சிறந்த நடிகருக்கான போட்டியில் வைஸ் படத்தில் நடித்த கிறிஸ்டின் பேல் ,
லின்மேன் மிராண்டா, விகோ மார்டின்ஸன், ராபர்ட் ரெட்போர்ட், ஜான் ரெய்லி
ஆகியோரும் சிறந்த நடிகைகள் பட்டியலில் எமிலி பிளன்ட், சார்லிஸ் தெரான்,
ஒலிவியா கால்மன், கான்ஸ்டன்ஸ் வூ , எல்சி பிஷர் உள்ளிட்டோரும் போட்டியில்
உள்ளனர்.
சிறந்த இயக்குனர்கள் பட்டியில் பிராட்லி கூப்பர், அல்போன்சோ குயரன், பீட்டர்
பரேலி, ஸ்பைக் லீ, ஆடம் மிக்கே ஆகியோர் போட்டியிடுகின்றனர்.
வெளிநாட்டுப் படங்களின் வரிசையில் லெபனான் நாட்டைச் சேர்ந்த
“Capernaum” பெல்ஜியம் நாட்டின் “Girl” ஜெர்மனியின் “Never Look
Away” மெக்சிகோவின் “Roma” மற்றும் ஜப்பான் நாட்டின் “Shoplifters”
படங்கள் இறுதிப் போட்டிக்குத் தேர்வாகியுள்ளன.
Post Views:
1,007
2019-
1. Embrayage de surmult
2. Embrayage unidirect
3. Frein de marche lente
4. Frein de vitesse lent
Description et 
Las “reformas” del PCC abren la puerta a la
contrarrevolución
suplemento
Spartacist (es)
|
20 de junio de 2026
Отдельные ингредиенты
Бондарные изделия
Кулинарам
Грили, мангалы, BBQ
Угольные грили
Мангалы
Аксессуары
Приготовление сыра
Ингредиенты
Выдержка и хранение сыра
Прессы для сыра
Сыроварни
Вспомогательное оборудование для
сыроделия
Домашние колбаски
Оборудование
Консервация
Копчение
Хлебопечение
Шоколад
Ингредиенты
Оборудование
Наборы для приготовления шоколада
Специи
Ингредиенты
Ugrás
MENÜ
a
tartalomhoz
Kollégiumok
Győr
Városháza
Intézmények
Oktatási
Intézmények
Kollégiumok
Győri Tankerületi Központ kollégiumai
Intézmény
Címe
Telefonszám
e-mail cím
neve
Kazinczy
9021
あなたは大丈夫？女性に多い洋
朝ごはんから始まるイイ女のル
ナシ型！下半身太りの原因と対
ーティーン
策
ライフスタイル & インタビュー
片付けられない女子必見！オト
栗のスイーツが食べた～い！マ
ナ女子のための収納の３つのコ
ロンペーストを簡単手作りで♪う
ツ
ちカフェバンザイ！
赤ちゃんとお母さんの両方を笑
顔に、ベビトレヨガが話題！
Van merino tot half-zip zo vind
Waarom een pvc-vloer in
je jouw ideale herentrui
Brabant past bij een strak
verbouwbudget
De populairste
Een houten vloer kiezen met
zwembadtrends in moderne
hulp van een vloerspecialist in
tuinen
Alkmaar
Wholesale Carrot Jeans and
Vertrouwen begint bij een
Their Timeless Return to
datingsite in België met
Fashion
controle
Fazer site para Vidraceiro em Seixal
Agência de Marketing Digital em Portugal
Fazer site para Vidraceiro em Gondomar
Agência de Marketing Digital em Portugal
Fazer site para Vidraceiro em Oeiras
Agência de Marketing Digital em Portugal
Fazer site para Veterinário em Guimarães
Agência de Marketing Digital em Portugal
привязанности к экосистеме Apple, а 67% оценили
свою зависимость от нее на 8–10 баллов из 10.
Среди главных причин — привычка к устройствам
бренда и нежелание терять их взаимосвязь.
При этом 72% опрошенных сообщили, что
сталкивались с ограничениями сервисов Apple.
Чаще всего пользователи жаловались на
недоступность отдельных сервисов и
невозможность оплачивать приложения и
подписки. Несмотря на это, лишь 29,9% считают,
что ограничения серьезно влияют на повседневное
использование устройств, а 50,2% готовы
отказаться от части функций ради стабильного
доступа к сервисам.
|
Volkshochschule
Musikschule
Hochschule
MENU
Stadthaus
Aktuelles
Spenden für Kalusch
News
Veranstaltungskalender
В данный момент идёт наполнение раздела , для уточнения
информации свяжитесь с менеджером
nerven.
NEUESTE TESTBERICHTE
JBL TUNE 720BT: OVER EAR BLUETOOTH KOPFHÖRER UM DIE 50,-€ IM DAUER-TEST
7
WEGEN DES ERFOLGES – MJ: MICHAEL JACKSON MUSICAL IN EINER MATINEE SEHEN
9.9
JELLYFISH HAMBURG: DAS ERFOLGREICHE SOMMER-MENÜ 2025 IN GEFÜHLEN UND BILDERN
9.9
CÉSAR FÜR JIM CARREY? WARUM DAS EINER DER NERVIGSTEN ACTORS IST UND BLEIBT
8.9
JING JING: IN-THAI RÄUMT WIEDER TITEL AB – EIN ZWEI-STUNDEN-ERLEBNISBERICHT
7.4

◇ ◇ ◇ ◇ ◇

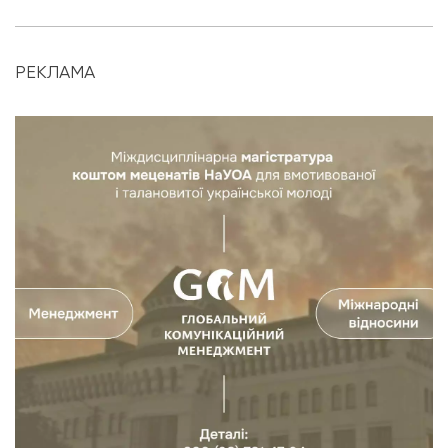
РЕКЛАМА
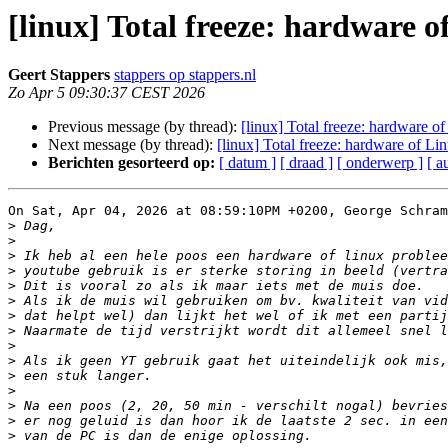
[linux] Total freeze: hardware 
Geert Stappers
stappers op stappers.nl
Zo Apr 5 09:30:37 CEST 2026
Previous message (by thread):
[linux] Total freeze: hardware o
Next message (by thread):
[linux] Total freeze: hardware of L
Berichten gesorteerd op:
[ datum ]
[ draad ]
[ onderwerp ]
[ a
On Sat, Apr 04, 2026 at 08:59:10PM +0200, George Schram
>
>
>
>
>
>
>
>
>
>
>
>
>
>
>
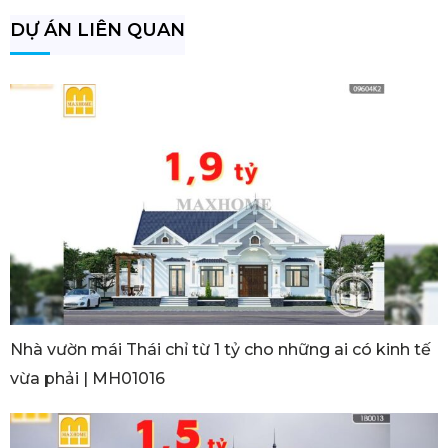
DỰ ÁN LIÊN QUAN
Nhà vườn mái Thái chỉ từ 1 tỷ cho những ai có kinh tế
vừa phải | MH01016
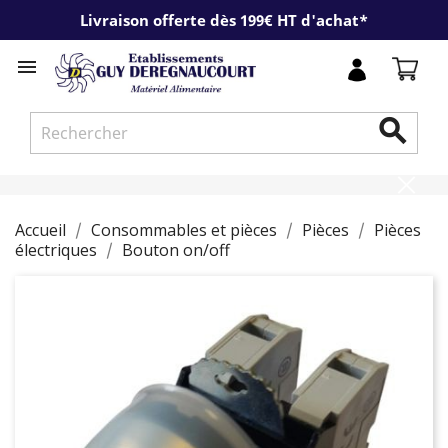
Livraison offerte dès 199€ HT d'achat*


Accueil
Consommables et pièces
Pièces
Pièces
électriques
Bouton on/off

◇ ◇ ◇ ◇ ◇

Assigned task
Look above for the line with "Next message (by" and the line with "Bouton on/off", then restate exactly those two lines and all lines between them, with no pictures.

Your solution
Next message (by thread):
[linux] Total freeze: hardware of L
Berichten gesorteerd op:
[ datum ]
[ draad ]
[ onderwerp ]
[ a
On Sat, Apr 04, 2026 at 08:59:10PM +0200, George Schram
>
>
>
>
>
>
>
>
>
>
>
>
>
>
>
DỰ ÁN LIÊN QUAN
Nhà vườn mái Thái chỉ từ 1 tỷ cho những ai có kinh tế
vừa phải | MH01016
Livraison offerte dès 199€ HT d'achat*


Accueil
Consommables et pièces
Pièces
Pièces
électriques
Bouton on/off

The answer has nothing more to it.